If someone does something that’s patently ridiculous, but manages to draw enough attention that it generates a lot of discussion, has that person performed a valuable service or just wasted our time?
But enough about Paris Hilton, Kiefer Sutherland and Lindsay Lohan. In our own industry we can ask a similar question about Nicholas Carr, who, as mentioned last week, has predicted that the “technical aspect of IT” (which in Carr’s world is IT infrastructure management) will move to the Internet, which will become the CPU-cycle-provisioning equivalent of an electrical power plant.
With the technical part gone, handling the non-technical remainder (I bet you didn’t know application design, development and integration are non-technical undertakings) won’t require a separate in-house IT organization any more. Instead, they will become a mixture of Software as a Service (SaaS) applications and business-department-developed code that runs on the utility computing infrastructure.
Sometimes, fault-finding isn’t the best way to evaluate a new idea. A superior alternative is to be helpful and positive — to figure out how to make it work (for a historical example, see “Inhaling network computers,” KJR, 1/13/1997.)
What will be required for IT to go away?
First of all, let’s assume Carr isn’t simply “predicting” the success of IT infrastructure outsourcing, as I contended last week — that he’s serious about utility computing in the electrical generation sense.
In the deregulated electrical power industry, generation companies pump 60-cycle current onto the grid, metering how much they provide. End-customers draw electricity off the grid. Their local provider acts as a broker, buying current from the low-cost provider and metering consumption.
This is, by the way, how you can buy wind-generated electricity if you prefer. You don’t really get the exact electrons pushed onto the grid by a wind farm. You simply instruct your broker to buy enough of them to satisfy your consumption. The rest is just balancing the books.
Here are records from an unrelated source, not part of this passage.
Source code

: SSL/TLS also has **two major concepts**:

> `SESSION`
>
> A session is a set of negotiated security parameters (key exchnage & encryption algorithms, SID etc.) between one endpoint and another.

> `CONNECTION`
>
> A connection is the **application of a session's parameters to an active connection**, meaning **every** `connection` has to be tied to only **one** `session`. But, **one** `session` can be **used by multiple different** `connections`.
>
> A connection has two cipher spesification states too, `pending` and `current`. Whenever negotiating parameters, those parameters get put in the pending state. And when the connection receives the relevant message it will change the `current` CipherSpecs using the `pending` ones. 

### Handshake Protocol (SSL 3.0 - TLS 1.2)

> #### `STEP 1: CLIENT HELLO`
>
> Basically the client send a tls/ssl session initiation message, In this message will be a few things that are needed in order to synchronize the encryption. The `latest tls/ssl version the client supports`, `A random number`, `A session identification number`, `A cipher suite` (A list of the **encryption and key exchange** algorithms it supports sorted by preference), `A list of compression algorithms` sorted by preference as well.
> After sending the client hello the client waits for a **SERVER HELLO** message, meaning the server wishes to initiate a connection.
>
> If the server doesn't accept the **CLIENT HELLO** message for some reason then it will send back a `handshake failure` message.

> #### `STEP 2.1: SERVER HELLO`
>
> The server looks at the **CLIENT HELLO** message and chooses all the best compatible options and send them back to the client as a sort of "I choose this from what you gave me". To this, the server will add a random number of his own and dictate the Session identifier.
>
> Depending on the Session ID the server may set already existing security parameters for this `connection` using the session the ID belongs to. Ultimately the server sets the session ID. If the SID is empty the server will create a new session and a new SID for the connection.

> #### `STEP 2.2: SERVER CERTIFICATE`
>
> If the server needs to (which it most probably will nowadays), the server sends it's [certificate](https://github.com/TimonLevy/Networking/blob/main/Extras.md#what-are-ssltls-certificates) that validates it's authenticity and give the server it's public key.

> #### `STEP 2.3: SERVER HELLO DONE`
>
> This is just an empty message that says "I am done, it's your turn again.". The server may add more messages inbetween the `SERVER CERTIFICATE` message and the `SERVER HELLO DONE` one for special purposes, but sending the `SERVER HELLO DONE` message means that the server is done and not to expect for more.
For utility computing to work, we would need a similar metering and billing infrastructure. We’d need a lot more, too. For example:
- Web 3.0: We will need a grid computing architecture that runs applications wherever CPU cycles happen to be cheapest (with suitable metering and billing — see above).
- Virtualization: This will have to be perfect, so that the CPU cycles you buy can run your applications no matter what operating system they were written for.
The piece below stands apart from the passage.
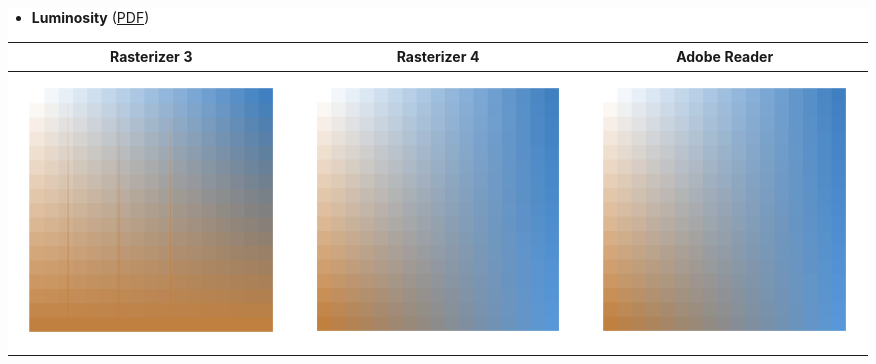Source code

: - **Luminosity** ([PDF](/guide/pdfrasterizer4/media/comp-rast/BM_Luminosity.pdf))

| Rasterizer 3 | Rasterizer 4 | Adobe Reader |
| :----------: | :----------: | :----------: |
| ![](/guide/pdfrasterizer4/media/comp-rast/rast3/BM_Luminosity.png) | ![](/guide/pdfrasterizer4/media/comp-rast/rast4/BM_Luminosity.png) | ![](/guide/pdfrasterizer4/media/comp-rast/adobe/BM_Luminosity.png) |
- Quality of Service: Different applications need different levels of performance. Buyers will need a way to specify how fast their cycles have to be, and without the help of those pesky engineers who would be housed in an IT department if it hadn’t been disbanded.
- AI-based data design: With professional, centralized IT evaporated into the business, which will be building whatever custom applications remain, there will no longer be an organizational home for data designers. The only alternative is technology smart enough to handle this little engineering chore.
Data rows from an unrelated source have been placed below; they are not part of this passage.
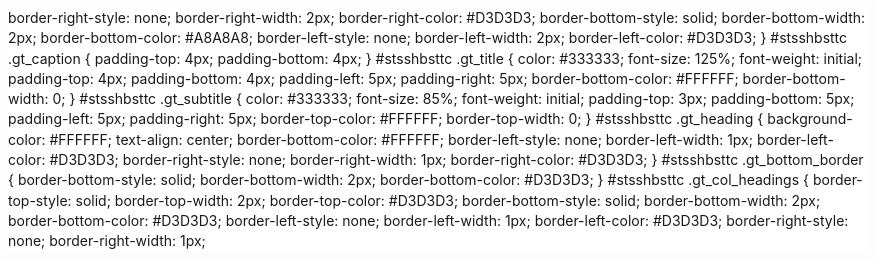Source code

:   border-right-style: none;
  border-right-width: 2px;
  border-right-color: #D3D3D3;
  border-bottom-style: solid;
  border-bottom-width: 2px;
  border-bottom-color: #A8A8A8;
  border-left-style: none;
  border-left-width: 2px;
  border-left-color: #D3D3D3;
}
&#10;#stsshbsttc .gt_caption {
  padding-top: 4px;
  padding-bottom: 4px;
}
&#10;#stsshbsttc .gt_title {
  color: #333333;
  font-size: 125%;
  font-weight: initial;
  padding-top: 4px;
  padding-bottom: 4px;
  padding-left: 5px;
  padding-right: 5px;
  border-bottom-color: #FFFFFF;
  border-bottom-width: 0;
}
&#10;#stsshbsttc .gt_subtitle {
  color: #333333;
  font-size: 85%;
  font-weight: initial;
  padding-top: 3px;
  padding-bottom: 5px;
  padding-left: 5px;
  padding-right: 5px;
  border-top-color: #FFFFFF;
  border-top-width: 0;
}
&#10;#stsshbsttc .gt_heading {
  background-color: #FFFFFF;
  text-align: center;
  border-bottom-color: #FFFFFF;
  border-left-style: none;
  border-left-width: 1px;
  border-left-color: #D3D3D3;
  border-right-style: none;
  border-right-width: 1px;
  border-right-color: #D3D3D3;
}
&#10;#stsshbsttc .gt_bottom_border {
  border-bottom-style: solid;
  border-bottom-width: 2px;
  border-bottom-color: #D3D3D3;
}
&#10;#stsshbsttc .gt_col_headings {
  border-top-style: solid;
  border-top-width: 2px;
  border-top-color: #D3D3D3;
  border-bottom-style: solid;
  border-bottom-width: 2px;
  border-bottom-color: #D3D3D3;
  border-left-style: none;
  border-left-width: 1px;
  border-left-color: #D3D3D3;
  border-right-style: none;
  border-right-width: 1px;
- Automated, self-tuning pre-fetch: Last week’s column demonstrated the impact of latency in the communications channel on linked SaaS-supplied systems — the speed of light slows table joins to a crawl.This is fixable, so long as systems are smart enough to automatically pre-fetch records prior to needing them. Every SaaS vendor will have to provide this facility automatically, since businesses will no longer employ engineers able to manually performance-tune system linkages.
- New security paradigm: Sorry about the use of “paradigm.” It fits here. You’ll be running all of your applications on public infrastructure, on the wrong side of the firewall (which — good news! — you’ll no longer need). Think it will be hard for someone with ingenuity to plant a Trojan that monitors the cycles and siphons off every business secret you no longer have?
- AI-based data warehouse design: Let’s assume for the sake of argument that the Carr-envisioned future happens as he predicts. You will still want to mine all of your data, in spite of it being schmeared out across the SaaS landscape.I see two choices. The first, almost unimaginable, is an efficient, distributed, virtual data warehouse, reminiscent of the sea shell collection Steven Wright keeps scattered on beaches all over the world.The alternative is the same data warehouse technology we’ve grown accustomed to. Except we don’t have IT anymore, so we’ll need an AI design technology to pull it together for us, performance optimized and ready for analysis.
Look far enough into the future and all of this is possible. Heck — look far enough and broadcast power is possible.
Now, look ahead just far enough that you’re at the end of any useful business planning horizon. You’ll reach a very different conclusion.